## Problem to solve
Write out all of the data without omission, exactly as shown.

## Given information
□ □ □
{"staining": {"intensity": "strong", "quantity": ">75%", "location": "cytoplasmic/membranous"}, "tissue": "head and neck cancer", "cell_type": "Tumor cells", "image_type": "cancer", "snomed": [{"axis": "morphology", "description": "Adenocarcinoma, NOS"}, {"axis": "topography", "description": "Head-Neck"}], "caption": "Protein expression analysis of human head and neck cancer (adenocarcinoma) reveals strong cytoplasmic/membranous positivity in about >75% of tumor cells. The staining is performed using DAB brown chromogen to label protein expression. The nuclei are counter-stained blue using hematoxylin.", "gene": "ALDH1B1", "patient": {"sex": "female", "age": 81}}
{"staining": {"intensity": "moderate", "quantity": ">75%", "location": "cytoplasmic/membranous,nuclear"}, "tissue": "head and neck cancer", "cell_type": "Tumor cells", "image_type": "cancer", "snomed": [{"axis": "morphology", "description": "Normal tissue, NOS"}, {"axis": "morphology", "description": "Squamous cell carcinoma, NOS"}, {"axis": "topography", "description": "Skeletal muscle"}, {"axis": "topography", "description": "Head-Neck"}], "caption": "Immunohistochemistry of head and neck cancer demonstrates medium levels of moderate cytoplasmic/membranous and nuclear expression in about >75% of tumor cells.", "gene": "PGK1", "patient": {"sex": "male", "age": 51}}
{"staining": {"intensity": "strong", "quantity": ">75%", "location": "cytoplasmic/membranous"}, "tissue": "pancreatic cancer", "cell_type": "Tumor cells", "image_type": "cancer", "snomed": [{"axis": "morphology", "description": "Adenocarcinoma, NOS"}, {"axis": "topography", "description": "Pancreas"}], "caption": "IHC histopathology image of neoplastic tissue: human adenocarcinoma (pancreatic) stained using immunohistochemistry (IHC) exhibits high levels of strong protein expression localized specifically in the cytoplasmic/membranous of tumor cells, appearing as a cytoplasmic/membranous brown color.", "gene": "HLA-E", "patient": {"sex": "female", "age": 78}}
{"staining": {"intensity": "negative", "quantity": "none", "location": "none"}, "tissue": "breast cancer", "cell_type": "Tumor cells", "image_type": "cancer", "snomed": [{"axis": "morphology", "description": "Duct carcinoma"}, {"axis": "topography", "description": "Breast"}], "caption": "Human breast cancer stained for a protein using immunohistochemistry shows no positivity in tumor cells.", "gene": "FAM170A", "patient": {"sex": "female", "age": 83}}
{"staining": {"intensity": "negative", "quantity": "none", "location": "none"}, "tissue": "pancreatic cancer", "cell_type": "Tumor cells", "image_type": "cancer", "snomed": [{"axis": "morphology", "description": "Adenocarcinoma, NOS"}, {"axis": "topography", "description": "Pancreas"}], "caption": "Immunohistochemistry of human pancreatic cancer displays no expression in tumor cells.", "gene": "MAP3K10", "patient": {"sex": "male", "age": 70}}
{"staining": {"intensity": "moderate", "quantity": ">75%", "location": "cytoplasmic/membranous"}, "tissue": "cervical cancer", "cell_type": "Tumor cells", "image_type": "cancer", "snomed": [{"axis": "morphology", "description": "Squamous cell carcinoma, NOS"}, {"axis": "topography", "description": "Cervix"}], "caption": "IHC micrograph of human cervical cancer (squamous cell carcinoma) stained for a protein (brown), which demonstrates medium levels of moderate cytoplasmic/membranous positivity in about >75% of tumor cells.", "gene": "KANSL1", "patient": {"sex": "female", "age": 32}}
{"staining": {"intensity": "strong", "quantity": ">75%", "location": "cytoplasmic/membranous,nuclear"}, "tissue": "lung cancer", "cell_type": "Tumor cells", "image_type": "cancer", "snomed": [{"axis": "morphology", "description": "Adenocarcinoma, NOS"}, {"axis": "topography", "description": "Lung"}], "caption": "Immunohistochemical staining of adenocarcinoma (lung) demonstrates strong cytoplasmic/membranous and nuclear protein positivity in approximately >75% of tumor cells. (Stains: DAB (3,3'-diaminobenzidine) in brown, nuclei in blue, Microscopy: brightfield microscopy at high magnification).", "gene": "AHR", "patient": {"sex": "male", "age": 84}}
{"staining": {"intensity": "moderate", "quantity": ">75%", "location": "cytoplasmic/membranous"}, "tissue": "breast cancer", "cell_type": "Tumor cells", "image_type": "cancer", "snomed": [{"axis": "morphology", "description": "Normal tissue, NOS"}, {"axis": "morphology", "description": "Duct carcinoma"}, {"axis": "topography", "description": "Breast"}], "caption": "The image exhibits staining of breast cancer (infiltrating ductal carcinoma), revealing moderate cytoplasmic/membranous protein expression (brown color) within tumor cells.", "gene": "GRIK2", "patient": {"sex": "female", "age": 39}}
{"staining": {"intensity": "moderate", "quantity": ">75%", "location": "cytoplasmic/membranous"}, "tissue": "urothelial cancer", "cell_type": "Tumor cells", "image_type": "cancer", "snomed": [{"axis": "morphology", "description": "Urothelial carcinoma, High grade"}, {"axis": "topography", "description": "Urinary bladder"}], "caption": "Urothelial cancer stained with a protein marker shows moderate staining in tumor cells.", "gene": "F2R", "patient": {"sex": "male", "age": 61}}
□ □ □
## Reply
{"staining": {"intensity": "strong", "quantity": ">75%", "location": "cytoplasmic/membranous"}, "tissue": "head and neck cancer", "cell_type": "Tumor cells", "image_type": "cancer", "snomed": [{"axis": "morphology", "description": "Adenocarcinoma, NOS"}, {"axis": "topography", "description": "Head-Neck"}], "caption": "Protein expression analysis of human head and neck cancer (adenocarcinoma) reveals strong cytoplasmic/membranous positivity in about >75% of tumor cells. The staining is performed using DAB brown chromogen to label protein expression. The nuclei are counter-stained blue using hematoxylin.", "gene": "ALDH1B1", "patient": {"sex": "female", "age": 81}}
{"staining": {"intensity": "moderate", "quantity": ">75%", "location": "cytoplasmic/membranous,nuclear"}, "tissue": "head and neck cancer", "cell_type": "Tumor cells", "image_type": "cancer", "snomed": [{"axis": "morphology", "description": "Normal tissue, NOS"}, {"axis": "morphology", "description": "Squamous cell carcinoma, NOS"}, {"axis": "topography", "description": "Skeletal muscle"}, {"axis": "topography", "description": "Head-Neck"}], "caption": "Immunohistochemistry of head and neck cancer demonstrates medium levels of moderate cytoplasmic/membranous and nuclear expression in about >75% of tumor cells.", "gene": "PGK1", "patient": {"sex": "male", "age": 51}}
{"staining": {"intensity": "strong", "quantity": ">75%", "location": "cytoplasmic/membranous"}, "tissue": "pancreatic cancer", "cell_type": "Tumor cells", "image_type": "cancer", "snomed": [{"axis": "morphology", "description": "Adenocarcinoma, NOS"}, {"axis": "topography", "description": "Pancreas"}], "caption": "IHC histopathology image of neoplastic tissue: human adenocarcinoma (pancreatic) stained using immunohistochemistry (IHC) exhibits high levels of strong protein expression localized specifically in the cytoplasmic/membranous of tumor cells, appearing as a cytoplasmic/membranous brown color.", "gene": "HLA-E", "patient": {"sex": "female", "age": 78}}
{"staining": {"intensity": "negative", "quantity": "none", "location": "none"}, "tissue": "breast cancer", "cell_type": "Tumor cells", "image_type": "cancer", "snomed": [{"axis": "morphology", "description": "Duct carcinoma"}, {"axis": "topography", "description": "Breast"}], "caption": "Human breast cancer stained for a protein using immunohistochemistry shows no positivity in tumor cells.", "gene": "FAM170A", "patient": {"sex": "female", "age": 83}}
{"staining": {"intensity": "negative", "quantity": "none", "location": "none"}, "tissue": "pancreatic cancer", "cell_type": "Tumor cells", "image_type": "cancer", "snomed": [{"axis": "morphology", "description": "Adenocarcinoma, NOS"}, {"axis": "topography", "description": "Pancreas"}], "caption": "Immunohistochemistry of human pancreatic cancer displays no expression in tumor cells.", "gene": "MAP3K10", "patient": {"sex": "male", "age": 70}}
{"staining": {"intensity": "moderate", "quantity": ">75%", "location": "cytoplasmic/membranous"}, "tissue": "cervical cancer", "cell_type": "Tumor cells", "image_type": "cancer", "snomed": [{"axis": "morphology", "description": "Squamous cell carcinoma, NOS"}, {"axis": "topography", "description": "Cervix"}], "caption": "IHC micrograph of human cervical cancer (squamous cell carcinoma) stained for a protein (brown), which demonstrates medium levels of moderate cytoplasmic/membranous positivity in about >75% of tumor cells.", "gene": "KANSL1", "patient": {"sex": "female", "age": 32}}
{"staining": {"intensity": "strong", "quantity": ">75%", "location": "cytoplasmic/membranous,nuclear"}, "tissue": "lung cancer", "cell_type": "Tumor cells", "image_type": "cancer", "snomed": [{"axis": "morphology", "description": "Adenocarcinoma, NOS"}, {"axis": "topography", "description": "Lung"}], "caption": "Immunohistochemical staining of adenocarcinoma (lung) demonstrates strong cytoplasmic/membranous and nuclear protein positivity in approximately >75% of tumor cells. (Stains: DAB (3,3'-diaminobenzidine) in brown, nuclei in blue, Microscopy: brightfield microscopy at high magnification).", "gene": "AHR", "patient": {"sex": "male", "age": 84}}
{"staining": {"intensity": "moderate", "quantity": ">75%", "location": "cytoplasmic/membranous"}, "tissue": "breast cancer", "cell_type": "Tumor cells", "image_type": "cancer", "snomed": [{"axis": "morphology", "description": "Normal tissue, NOS"}, {"axis": "morphology", "description": "Duct carcinoma"}, {"axis": "topography", "description": "Breast"}], "caption": "The image exhibits staining of breast cancer (infiltrating ductal carcinoma), revealing moderate cytoplasmic/membranous protein expression (brown color) within tumor cells.", "gene": "GRIK2", "patient": {"sex": "female", "age": 39}}
{"staining": {"intensity": "moderate", "quantity": ">75%", "location": "cytoplasmic/membranous"}, "tissue": "urothelial cancer", "cell_type": "Tumor cells", "image_type": "cancer", "snomed": [{"axis": "morphology", "description": "Urothelial carcinoma, High grade"}, {"axis": "topography", "description": "Urinary bladder"}], "caption": "Urothelial cancer stained with a protein marker shows moderate staining in tumor cells.", "gene": "F2R", "patient": {"sex": "male", "age": 61}}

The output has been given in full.